¿Cómo fueron las primeras picanterías?

Solía haber mesas grandes flanqueadas por bancas. No faltaba algún cantor que acompañaba el deleite de comer picantes y beber chicha en cogollo.

Rafael Longhi Saravia

¿Cómo definir en un solo concepto a la picantería tradicional, teniendo en cuenta que, en el pasado, además de comer y beber allí, hubo espacio para la tertulia, la música, la danza, la proclama revolucionaria, el arreglo extrajudicial, el chisme y, de vez en cuando, incluso la trifulca generalizada?

Historia

Existe información histórica que refiere que a finales del siglo XVIII había tres mil chicherías (antecesoras de las picanterías) en la ciudad y sus alrededores. Número bastante elevado considerando la cantidad actual y el número de habitantes de entonces, que era mucho menor; pero, evidentemente, la costumbre de visitarlas por las tardes era realmente generalizada.

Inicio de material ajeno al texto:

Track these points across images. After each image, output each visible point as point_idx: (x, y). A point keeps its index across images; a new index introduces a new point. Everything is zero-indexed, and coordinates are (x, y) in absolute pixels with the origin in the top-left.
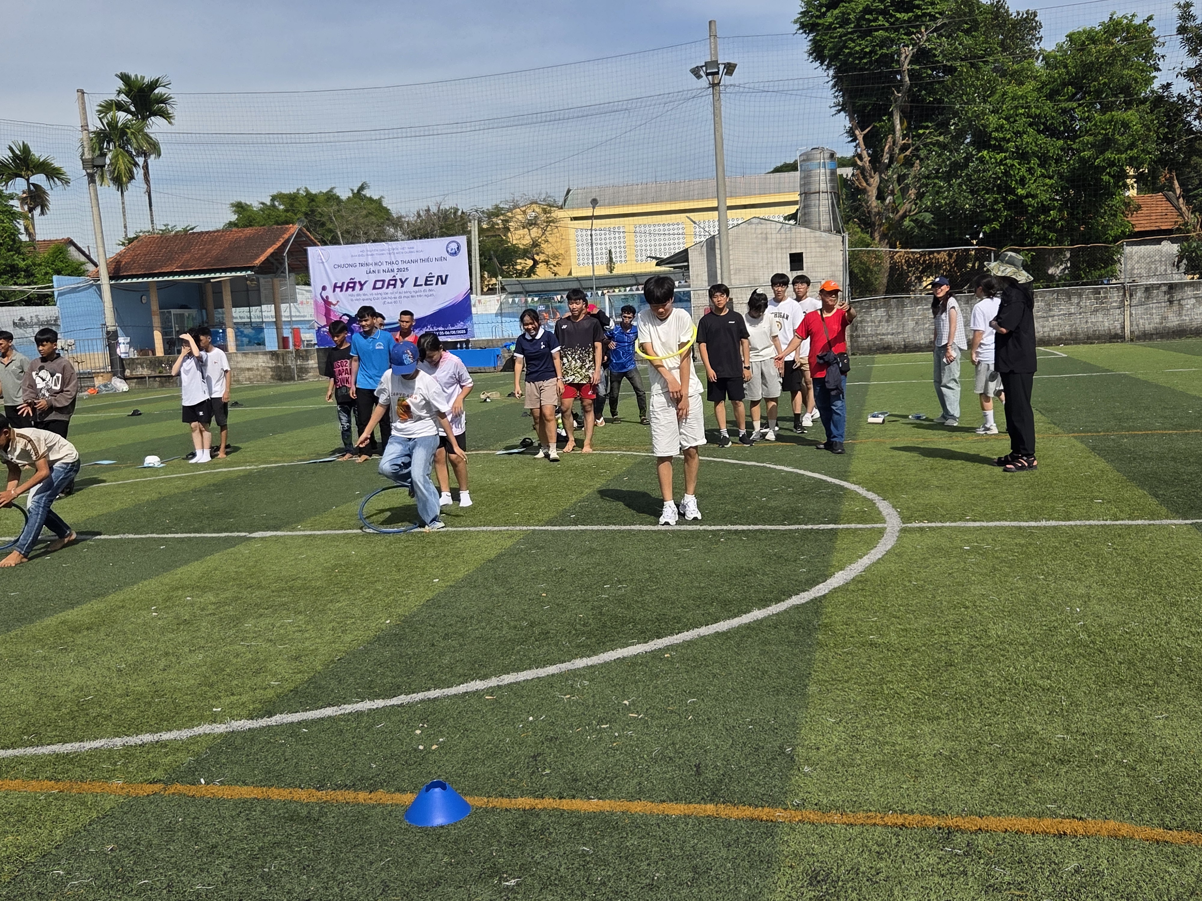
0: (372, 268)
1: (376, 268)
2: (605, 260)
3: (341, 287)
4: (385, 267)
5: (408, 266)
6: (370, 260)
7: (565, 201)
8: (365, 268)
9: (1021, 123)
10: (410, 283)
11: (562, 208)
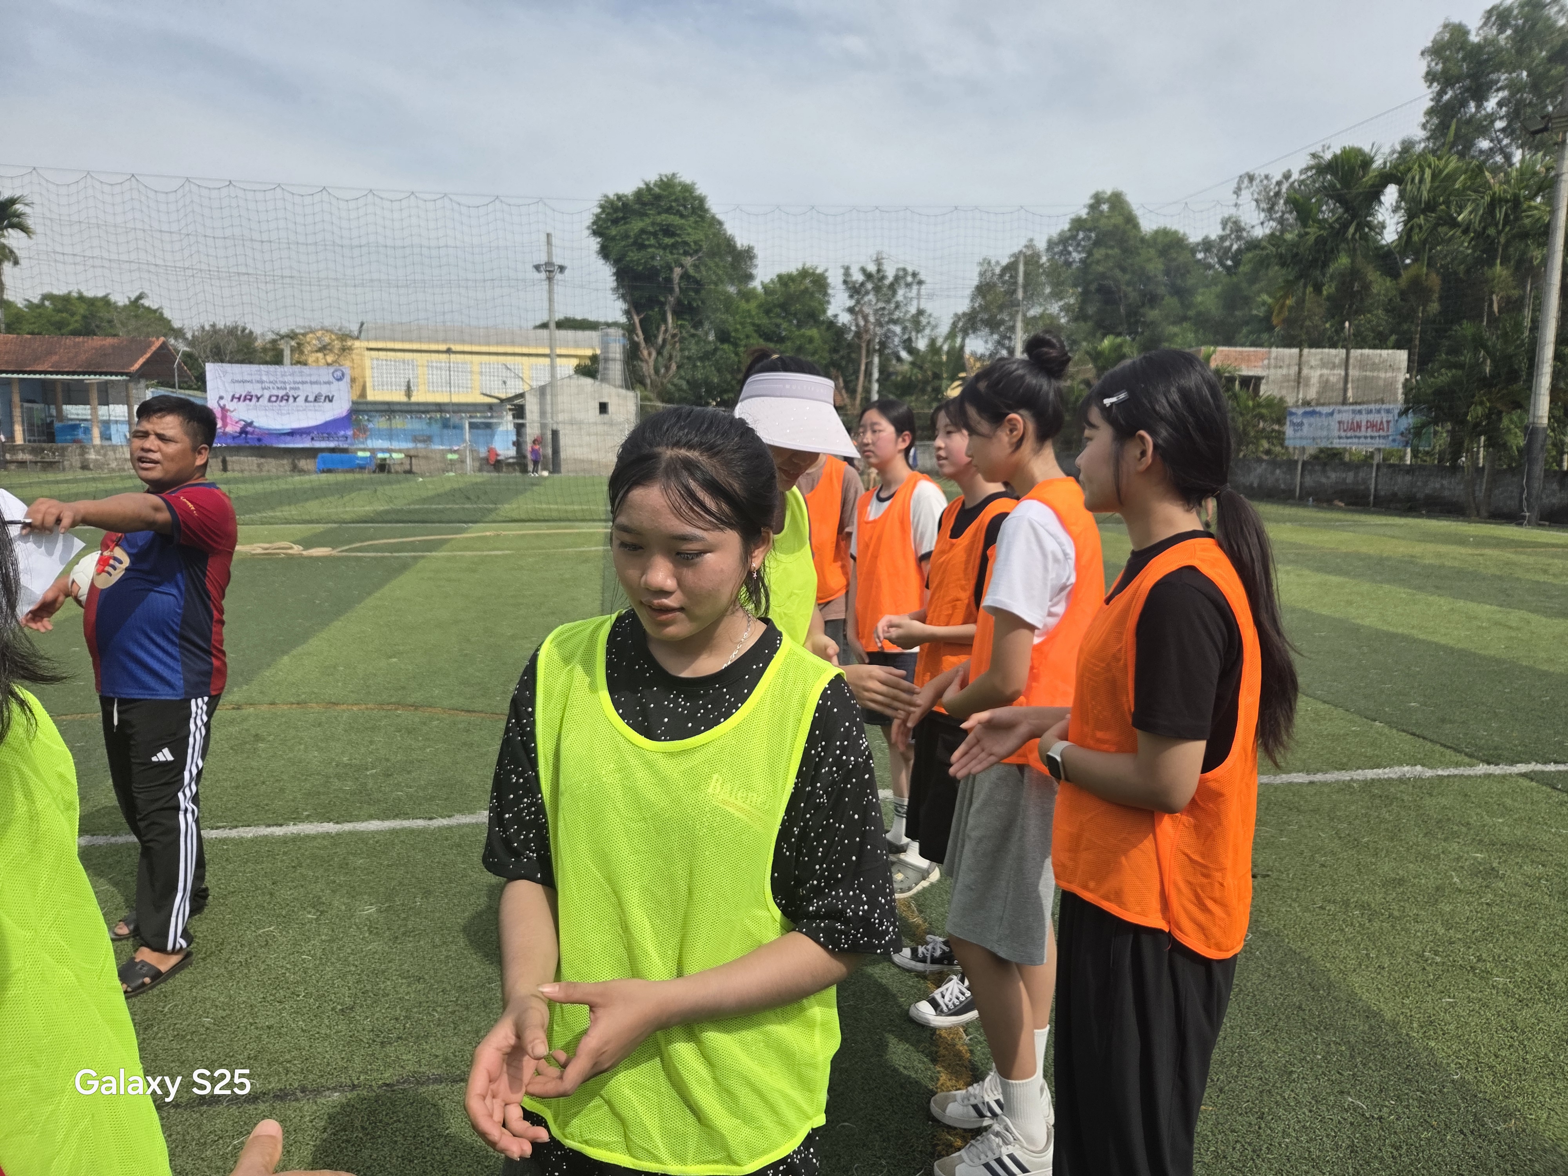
0: (267, 385)
1: (271, 386)
2: (404, 388)
3: (239, 399)
4: (279, 385)
5: (300, 386)
6: (264, 378)
7: (360, 332)
8: (259, 385)
9: (749, 329)
10: (300, 400)
11: (357, 338)
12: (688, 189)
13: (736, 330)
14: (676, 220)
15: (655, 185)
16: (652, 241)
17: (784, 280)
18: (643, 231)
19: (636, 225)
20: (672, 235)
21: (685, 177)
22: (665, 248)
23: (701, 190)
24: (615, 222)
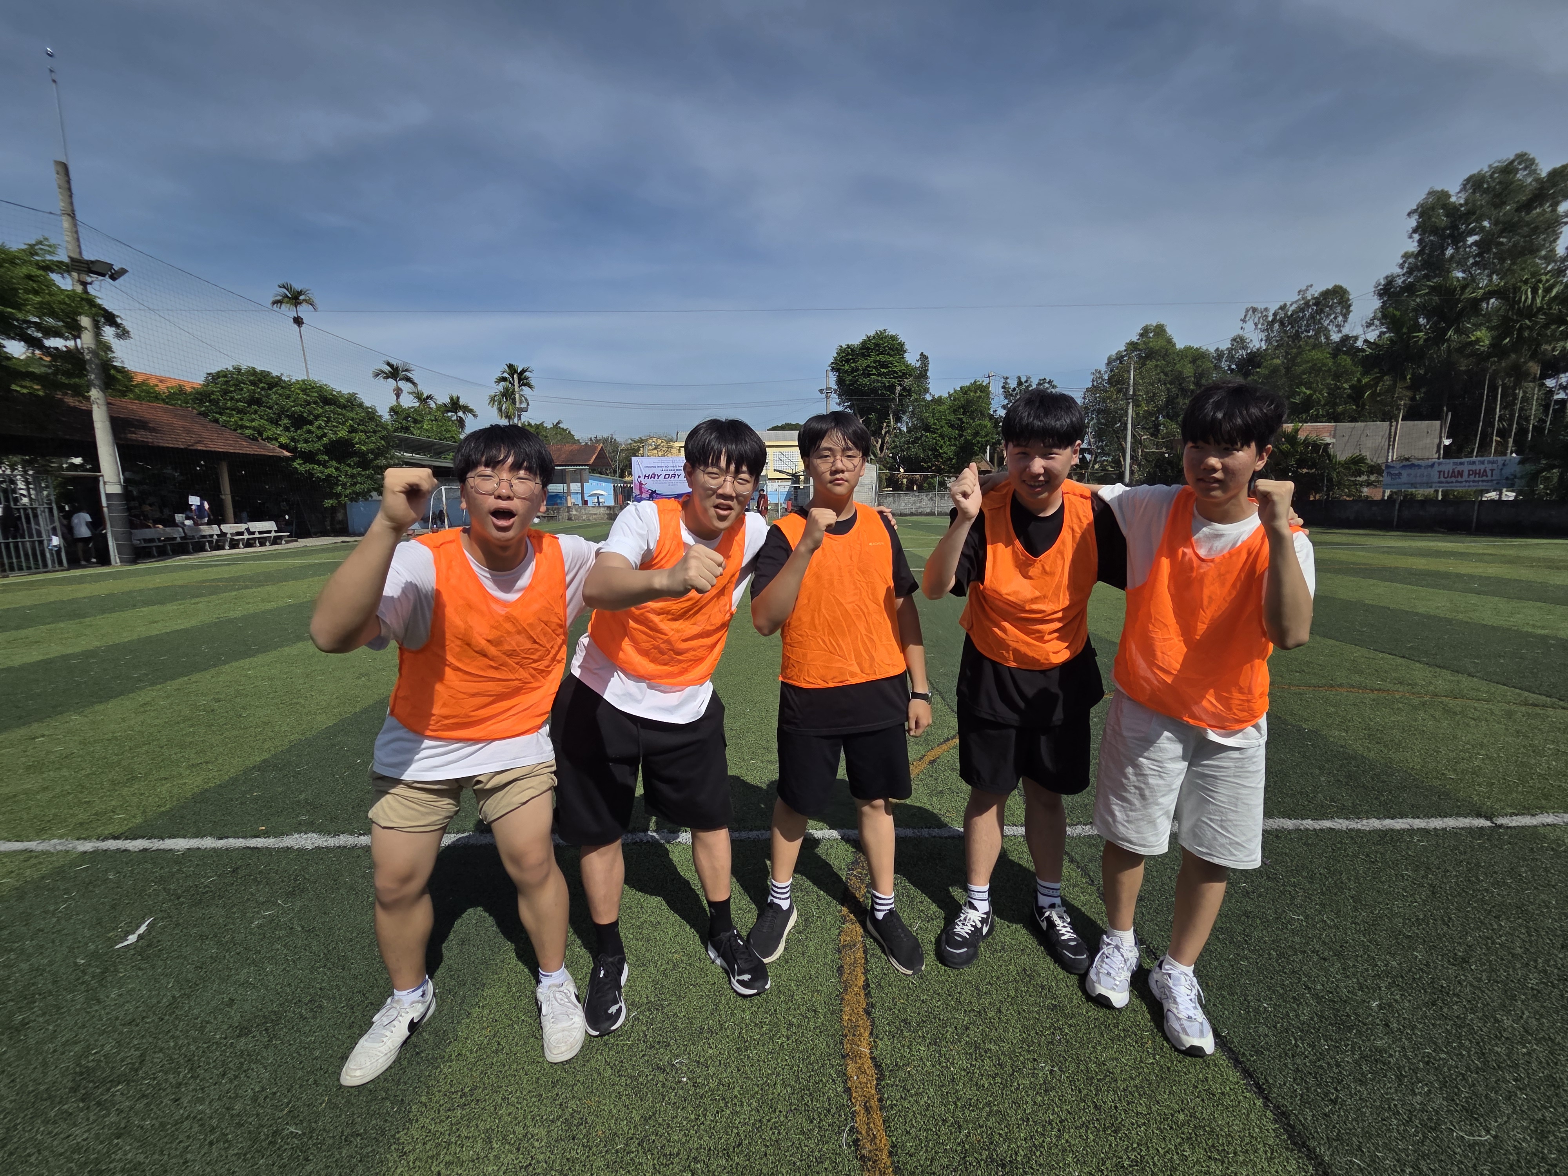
0: (664, 468)
3: (648, 477)
4: (670, 468)
6: (662, 465)
9: (942, 422)
12: (894, 338)
13: (935, 424)
14: (888, 358)
15: (874, 337)
16: (874, 371)
17: (964, 391)
18: (868, 366)
19: (863, 363)
20: (887, 367)
21: (891, 332)
22: (879, 375)
23: (902, 338)
24: (847, 361)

Además, se sabe que estas estaban instaladas en construcciones muy rústicas, y eran designadas precisamente con el nombre de chicherías por ser la chicha, al menos en un comienzo, el producto principal que se ofrecía en ellas. Pero muchas veces no eran más que simples cobertizos hechos con ramas para proteger del omnipresente sol arequipeño a los comensales entusiastas, generalmente chacareros.

El ambiente

En estas chicherías solía haber una única mesa grande hecha de tablones largos y flanqueada por bancas que ofrecían poca ergonomía a quienes hacían uso de ellas, pero esto era poco importante para la sensibilidad de la gente de aquel entonces.

El fuego de su cocina era alimentado por la ‘yareta’ proveniente de las límpidas alturas circundantes, o por la bosta de origen menos romántico, que le daba un sabor peculiar a las preparaciones y un aspecto ennegrecido a todo el recinto.

No faltaba entre su habitual concurrencia algún cantor popular que con su voz doliente entonaba, guitarra en mano, algún sentido yaraví para luego aligerar el ambiente con una festiva pampeña o tal vez una marinera.

Porciones de distintas preparaciones pasaban de mano en mano, ya que, siguiendo la tradición prehispánica andina, aquí el comensal era parte de un universo colectivo. Por lo mismo, la chicha era bebida de un único y generoso vaso llamado cogollo, caporal o bebe, dependiendo del mayor o menor tamaño que ostentaba, pero todos ellos herederos directos del ancestral quero tiwanaku.

Los nuevos tiempos

Esa era la picantería, la de antaño. Y, aunque algunas subsistan hasta ahora ya centenarias, se han ido transformando. Los cogollos, caporales o bebes fueron reemplazados por jarras y vasos; la mesa única original, en la que se da-ban tregua esos dos universos de ccalas y lonccos en eterno contrapunto, cedió ante las más pequeñas e individuales.

Se fueron a sus corrales los animales que correteaban entre la clientela y en algunos casos hasta los corrales desaparecieron. Aquellos yaravíes, pampeñas y valses sucumbieron ante el sonido estridente de los altavoces que ahora inundan el ambiente con sus cumbias, salsas, reggaetón y otras hierbas de moda.

Las últimas cocinas tradicionales no resistirían ni la más permisiva inspección de salubridad, por ello se tuvo que apagar sus fogones y cerrar sus puertas. Tal vez algún día ya no habrán más lucilas, capitanas, palominos o escondidas, pues serán reemplazadas por establecimientos modernos.

Entonces hablaremos de una nueva creación, un nuevo producto que, aunque continúe llamándose picantería, si es que lo hace, en sentido estricto ya no lo será, al menos no como la conocimos; y no sabemos si para bien o para mal, eso se lo dejamos a usted.